History of Bear Mountain Inn

Situated in Bear Mountain State Park and overlooking the shores of Hessian Lake, the historic Bear Mountain Inn is listed on the National and New York State Registers of Historic Places. As the centerpiece of a unique park system that stretches from the edge of New York City through the Hudson Valley, the Bear Mountain Inn was declared by The American Architect to be one of the “finest examples of rustic Adirondack architecture in America” upon its opening in 1915.

Park employees using natural materials constructed Bear Mountain Inn. The stone used in the foundations, wall facades and the two remarkably large fireplaces was obtained from old walls on properties acquired for Bear Mountain State Park. Chestnut timber harvested from local parklands and milled on site was used for framing, certain trim, siding and floor coverings.

The inn’s original cellar contained an electric lighting plant that was also used to furnish power for an escalator from the excursion boat landing to the plateau on which the inn stands.
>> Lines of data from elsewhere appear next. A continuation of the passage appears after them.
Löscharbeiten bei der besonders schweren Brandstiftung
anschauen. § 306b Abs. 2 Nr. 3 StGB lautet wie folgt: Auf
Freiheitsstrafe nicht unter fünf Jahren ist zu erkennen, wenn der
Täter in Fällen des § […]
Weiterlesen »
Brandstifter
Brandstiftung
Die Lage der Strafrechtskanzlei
The ground floor included a “luncheon counter” while the second floor featured an open-air veranda where “moderately priced Table ‘d’hote” meals were sold. The main dining room offered “service equal to any metropolitan restaurant.”

In 1922-23, steam heat and enclosed windows were added to make the inn a year-round facility. The aim was in part to make it a center for winter sports.
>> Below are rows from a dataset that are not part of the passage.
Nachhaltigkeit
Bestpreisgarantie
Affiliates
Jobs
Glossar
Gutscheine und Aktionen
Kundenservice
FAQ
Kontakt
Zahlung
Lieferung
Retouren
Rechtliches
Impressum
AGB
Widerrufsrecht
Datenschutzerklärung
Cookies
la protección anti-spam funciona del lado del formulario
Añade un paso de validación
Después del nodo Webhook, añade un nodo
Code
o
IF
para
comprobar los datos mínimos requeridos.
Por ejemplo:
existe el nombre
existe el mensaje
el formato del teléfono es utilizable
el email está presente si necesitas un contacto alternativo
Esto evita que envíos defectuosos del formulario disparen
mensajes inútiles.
The Brooklyn Dodgers, New York Giants, and New York Knickerbockers made the inn and adjacent athletic facilities their training headquarters in the 1930s.
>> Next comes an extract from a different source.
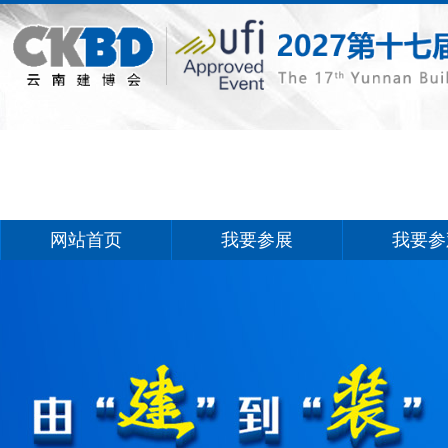
网站首页
我要参展
我要参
Throughout the 1930s and 40s, Bear Mountain Inn played host to such notable dignitaries as Eleanor Roosevelt, Madame Chiang Kai-shek–First Lady of the Republic of China, and presidents Franklin D. Roosevelt, Harry S. Truman and Dwight D. Eisenhower.

It was also not uncommon to find the times’ most popular entertainers headlining, like Harry James or Tommy Dorsey and His Orchestra, and some believe that Kate Smith penned her theme song “When the Moon Comes Over the Mountain” while at the inn.

Bear Mountain State Park was born out of the conservation efforts of the Harriman Family in 1908 before ecological conservation was the popular movement it is today. What was soon to be the future site of the Sing Sing Prison eventually became the hallowed grounds of The Bear Mountain Inn, thanks to the Harriman’s and the youthful Palisades Interstate Park Commission. While development of the prison had begun in 1908, certain wealthy local residents including Union Pacific Railroad Magnate Edward Henry Harrison chose to donate thousands of acres of his family’s land (to eventually become Harriman State Park), along with $1 million to the PIPC on the condition that the State of New York stop work on the prison and make Bear Mountain into a park. By 1910, the base of Bear Mountain was bustling with activity to create a State Park.

In 2005, Bear Mountain Inn closed for nearly six years for extensive renovations and to restore historic details and decorative motifs that were concealed or lost between the 1930s and 1980s due to changes to the floor plan. 15 luxury guest rooms and suites, and over 20,000 square feet of flexible event space were also included.

The historic and rustic Bear Mountain Inn has always had hundreds of unique stories to tell. Today, we invite you to come and create your own.